NERDS member Michele Coscia is having a busy March!

He published a new paper in the TKDD journal titled “Noise Corrected Sampling of Online Social Networks“. The paper focuses on a new way to perform topological network sampling, i.e. to explore a network by following its edges such that the explored (sub)network is as similar as possible to the whole structure. In this paper, the method uses a Bayesian framework to estimate the amount of novel information a new connection brings about into the currently explored sample.

He is also organizing a satellite for the Networks21 conference. The satellite is titled “Complex Networks in Economics and Innovation”. The organizers are looking for contributed abstracts on network applications on research about economic development and innovation. Read more on the official website, or submit your abstract to the submission site.

NERDS paper out: How unique is your app fingerprint?

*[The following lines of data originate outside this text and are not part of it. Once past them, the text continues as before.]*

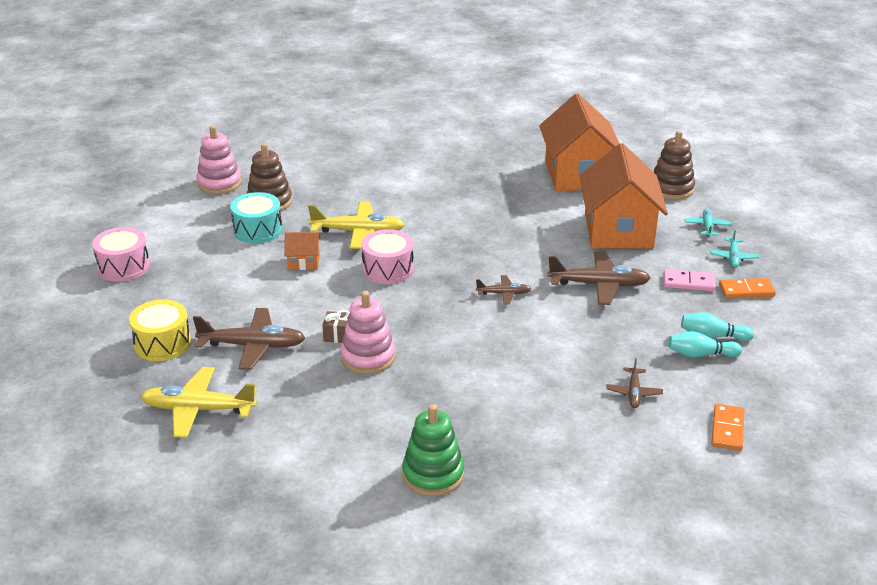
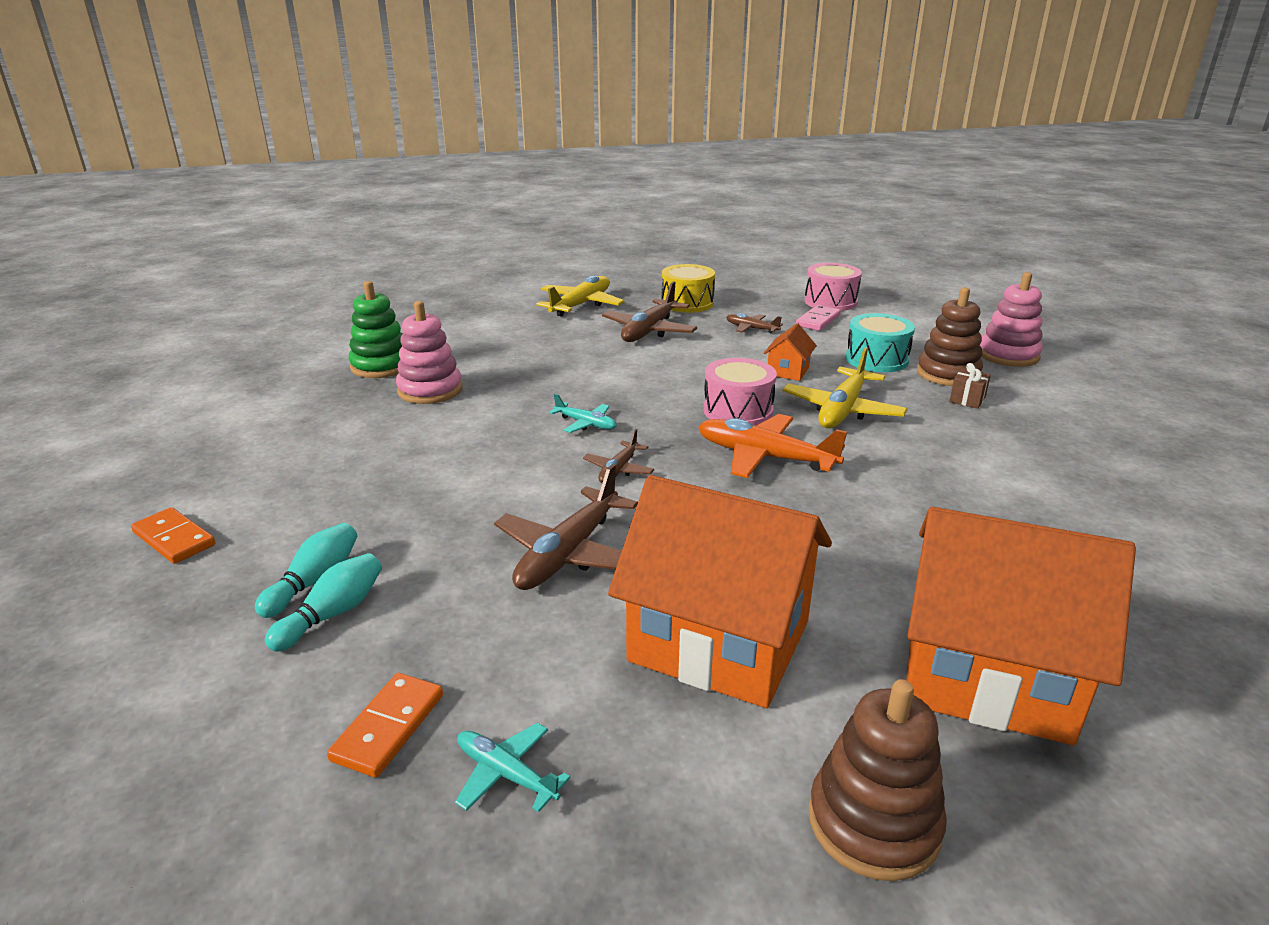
camera: 115 degrees right, 5 degrees down
(338, 335) = (628, 365): brown gift -> brown gift (967, 399)
(368, 357) = (577, 371): pink stacking toy -> pink stacking toy (430, 390)
(445, 248) = (765, 457): none -> orange plane
(634, 392) = (327, 497): brown plane -> brown plane (752, 329)
(689, 282) = (486, 657): pink domino -> pink domino (818, 320)
(707, 227) = (655, 797): turquoise plane -> turquoise plane (585, 424)

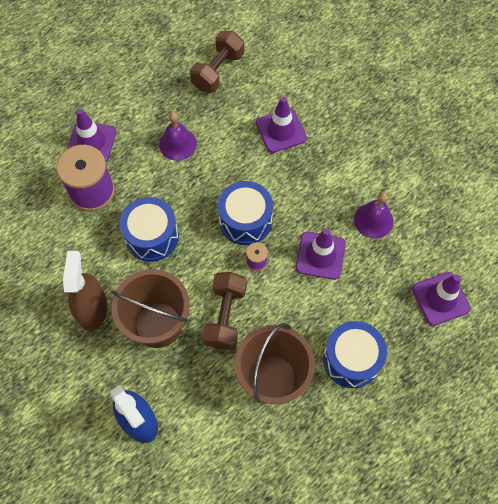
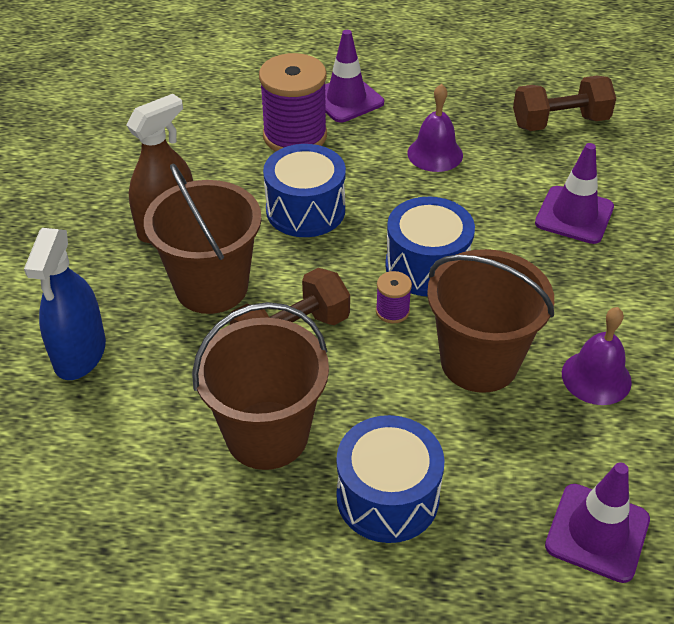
camera: 45 degrees right, 20 degrees down
(320, 255) = (479, 362): purple traffic cone -> brown bucket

We have a new exciting paper out: Temporal and cultural limits of privacy in smartphone app usage by Vedran Sekara et al. published in Nature Scientific Reports, asking:

How unique is your app fingerprint?The paper looks into which apps people use and creates app-fingerprints for 3.5 million individuals. Similar to forensic science where you need 12 points to distinguish between fingerprints we ask how many apps do we need to distinguish between two users? We find people’s smartphone app behavior is very unique and 3 apps are enough to identify more than 90% of all individuals. But app-fingerprints change over time and are different between countries. We find that people have more unique app-fingerprints during summer because we use more unique apps, and Americans have the most unique fingerprints (need the fewest apps to identify them) while Finns are the least unique (need more apps to identify their fingerprint). Why is this important? Because the work highlights problems with current policies intended to protect user privacy and emphasizes that policies cannot directly be ported between countries.

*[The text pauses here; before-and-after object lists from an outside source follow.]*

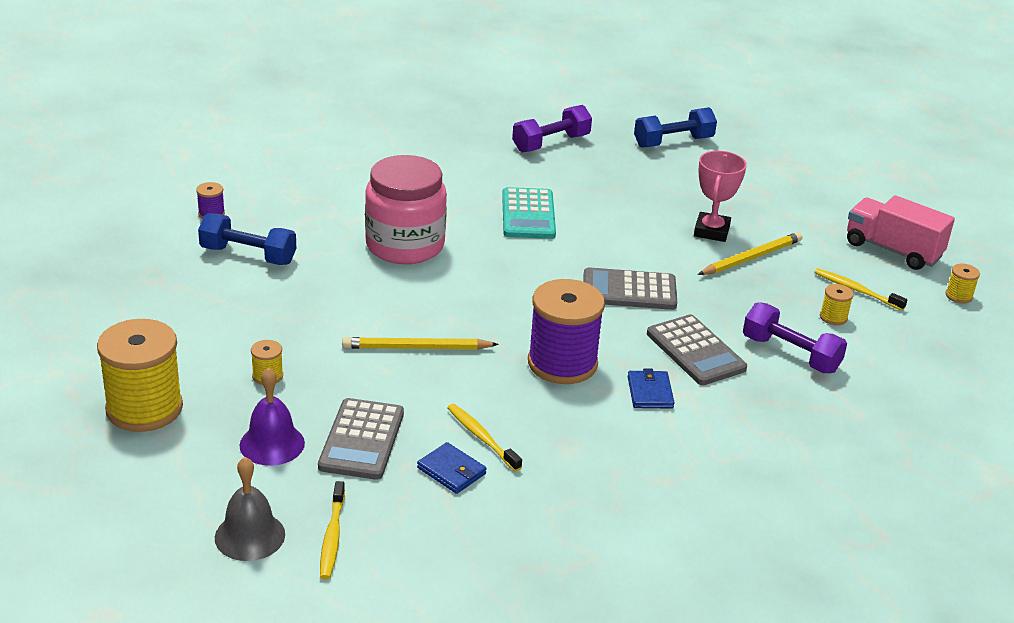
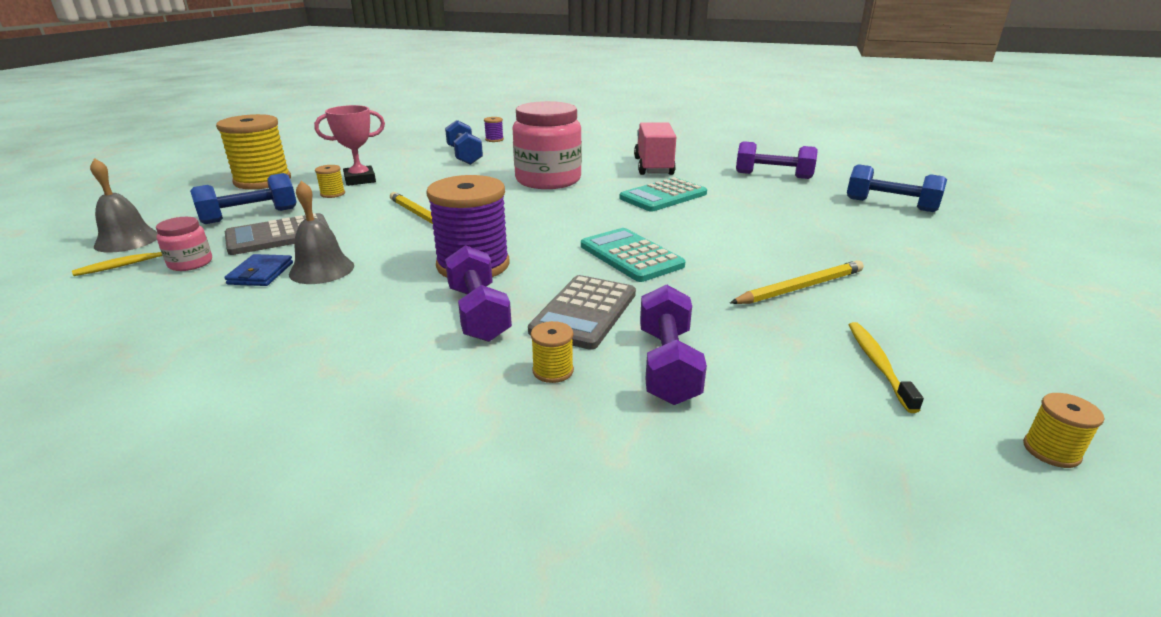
camera: 55 degrees right, 5 degrees down
(272, 444) = (250, 216): purple bell -> blue dumbbell
(375, 505) = (190, 263): none -> pink jar
(481, 437) = (322, 269): yellow toothbrush -> grey bell
(629, 291) = (630, 256): grey calculator -> turquoise calculator
(650, 392) = (478, 313): blue wallet -> purple dumbbell
(711, 231) = (799, 258): pink trophy -> pink trophy (360, 180)
(751, 258) = (800, 288): yellow pencil -> yellow pencil turned 45 degrees counterclockwise
(833, 317) = (792, 368): yellow spool -> yellow spool (553, 371)
(892, 250) = (1016, 360): pink truck -> pink truck (653, 166)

The Atlas for the Aspiring Network Scientist

In the past two years,  NERDS member Michele Coscia has been working on a textbook for the Network Analysis class he teaches at ITU. This “Atlas for the Aspiring Network Scientist”, has now reached version 1.0, and 760 pages, and is available for anyone to read for free: https://arxiv.org/abs/2101.00863

Website: https://www.networkatlas.eu/

The Atlas aims at being broad, not deep, to be a pointer to the things you need to know about Network Science rather than a deep explanation of those things.

Consider this a v1.0 of a continuous effort. There are many things to improve: language, concepts, references, figures. Please contact Michele with any comments.

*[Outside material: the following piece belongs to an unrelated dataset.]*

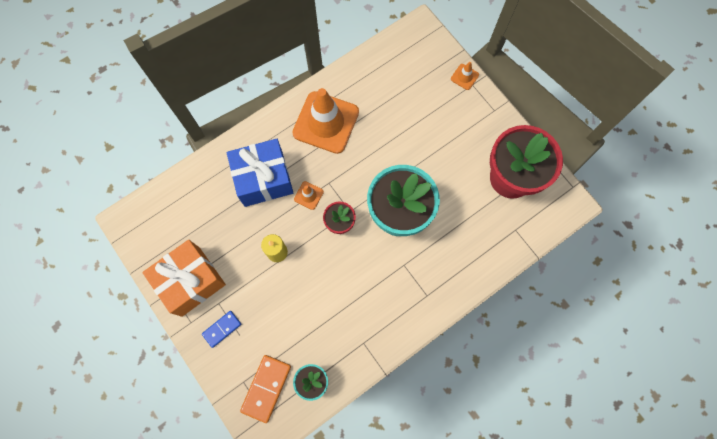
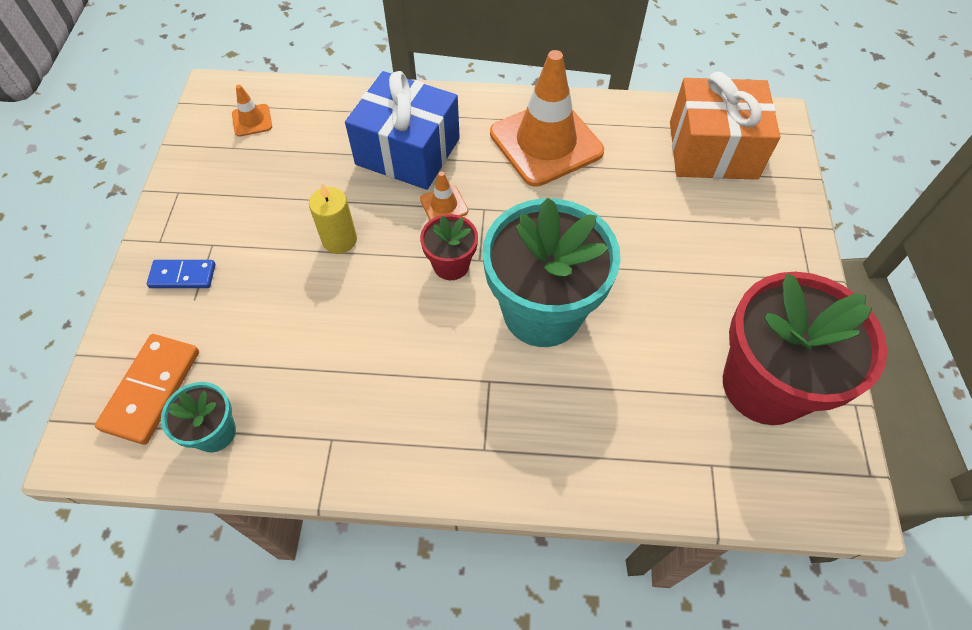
camera: 40 degrees right, 15 degrees down
(190, 281) = (209, 198): orange gift -> orange gift (712, 150)
(266, 388) = (152, 390): orange domino -> orange domino turned 45 degrees counterclockwise
(464, 77) = (795, 210): orange traffic cone -> orange traffic cone (252, 120)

Michele also plans to have interactive figures on the website in the future. Version 1.0 was all financed using his research money and time. For the future, Michele will need some support to do this in his free time. If you feel like encouraging this effort, you can consider becoming a member on Patreon.

Find a more detailed explanation of The Atlas for the Aspiring Network Scientist on Michele’s page: https://www.michelecoscia.com/?p=1913

Two NERDS December papers

We have published two new papers in December:

  1. The Node Vector Distance Problem in Complex Networks, by M. Coscia, A. Gomez-Lievano, F. Neffke, published in ACM Computing Surveys

    The paper develops a new measure to quantify the distances between sets of nodes, with important applications on network dynamics such as spread of diseases.
    Read Michele’s blog post about it: https://www.michelecoscia.com/?p=1898
  2. Data-driven strategies for optimal bicycle network growth, by L.G. Natera Orozco, F. Battiston, G. Iniguez, M. Szell, published in Royal Society Open Science

    Here we investigate the network structure of bicycle networks in cities around the world, and find that they consist of hundreds of disconnected patches, even in cycling-friendly cities like Copenhagen. To connect these patches, we develop and apply data-driven, algorithmic network growth strategies, showing that small but focused investments allow to significantly increase the connectedness and directness of urban bicycle networks.